How to Remedy Identity Theft
If you suspect that your personal information has been used to commit fraud or identity theft take the following steps immediately:
1. Contact the Fraud Center of each major credit bureau and the Social Security Administration. Ask that a “fraud alert” be placed on your file, as well as request that no new lines of credit be granted without first seeking your approval. On the next page is the Fraud Center contact info for each major credit bureau and the SSA.
2. Close accounts that have been fraudulently accessed or opened. Notify creditors and financial institutions involved that you believe you have been the victim of identity theft or fraud. If you open any new accounts, put new passwords on them.
3. File a report with local police or the police where the identity theft took place. Be sure to get a copy of the report (or report number) in case the bank, credit bureaus, or credit card companies need proof of the crime.
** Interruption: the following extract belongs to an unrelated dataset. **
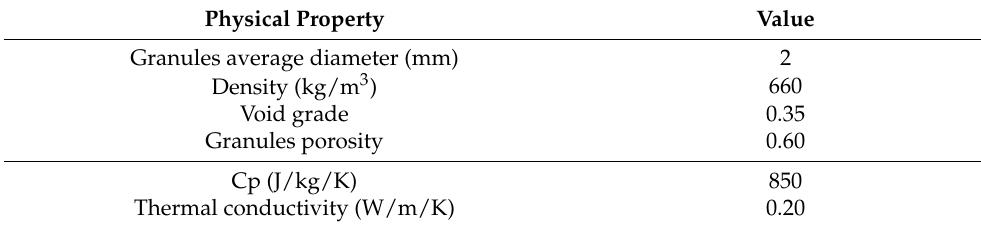
Table 1. Physical properties of the provided zeolites 13X-Fe.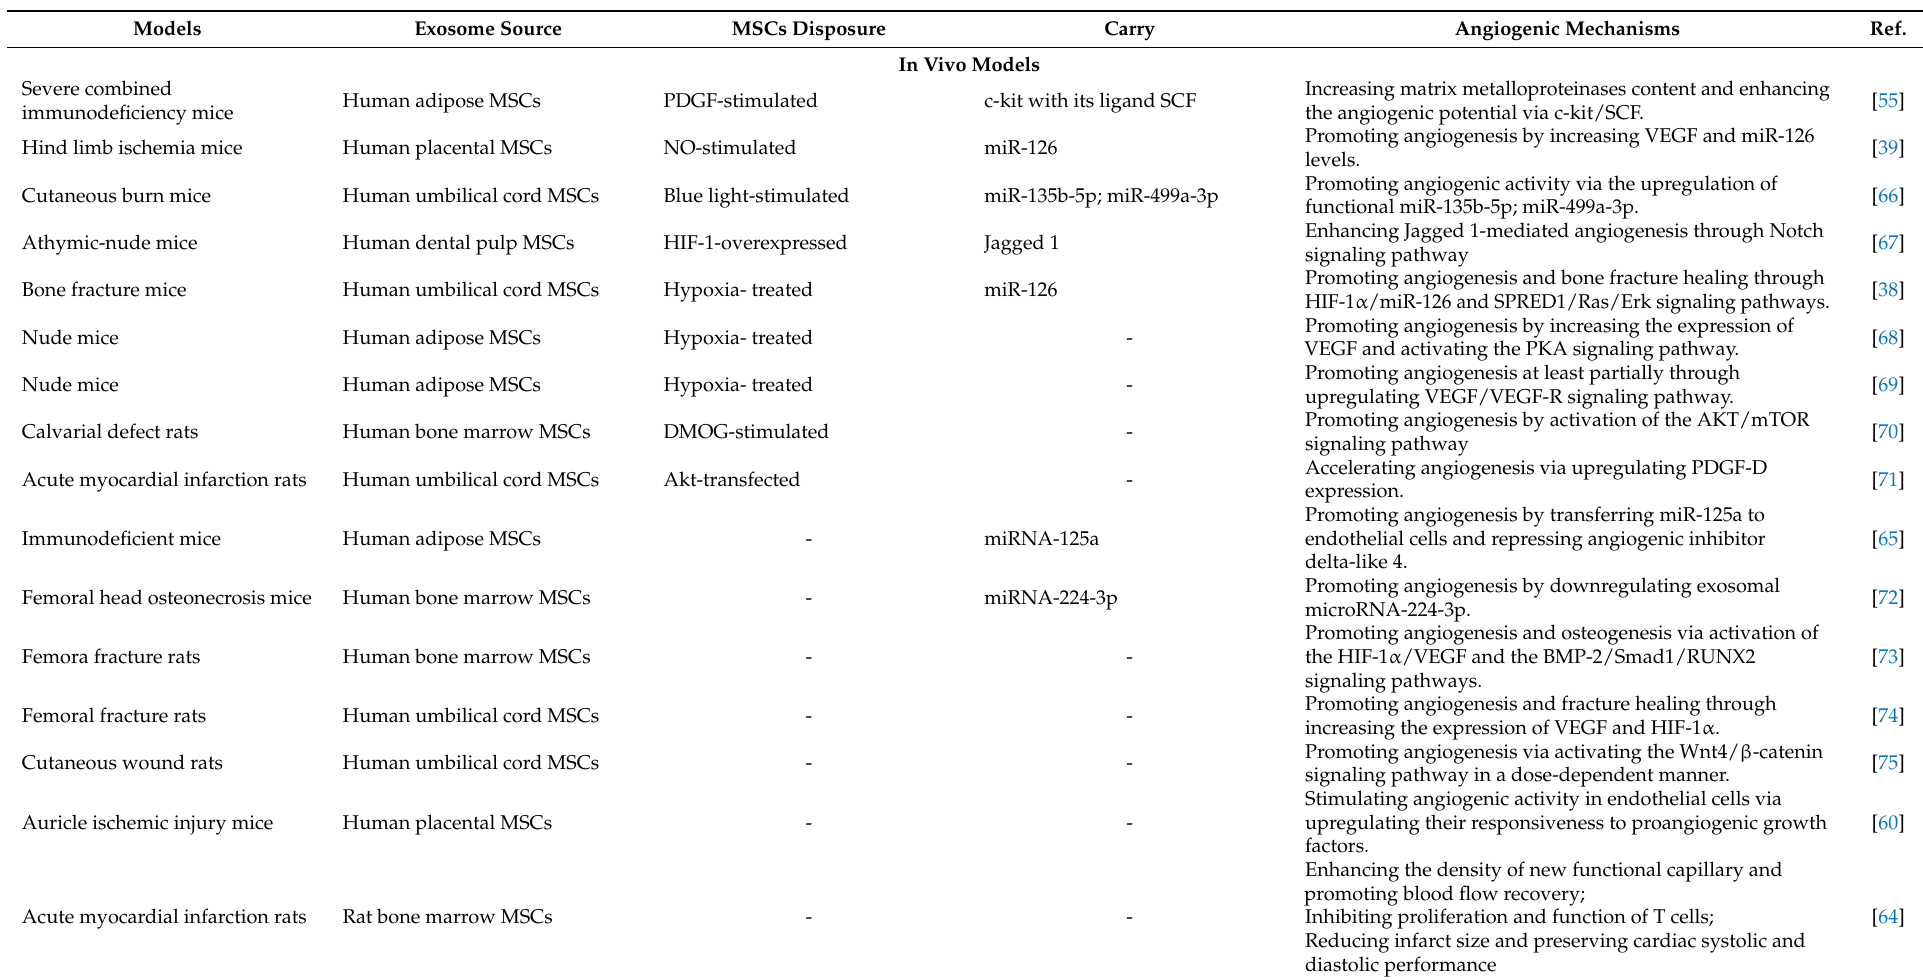
Table 2. MSC Exosomes Facilitate Angiogenesis in Various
4. File a complaint with the Federal Trade Commission. Call the FTC’s ID Theft Clearinghouse toll-free at 877-ID-THEFT. The FTC also provides an ID Theft Affidavit that can help you organize and accurately record your complaint- all three credit bureaus and most lenders will accept this form as notification.
Remember, in trying to remedy identity theft, it is vital that you work to resolve suspected fraud as quickly and effectively as possible. Follow up all phone calls to the agencies listed above in writing. Send letters by certified mail, return receipt requested so that you can document what the agency received and when. And, don’t forget to keep copies of all the letters that you send.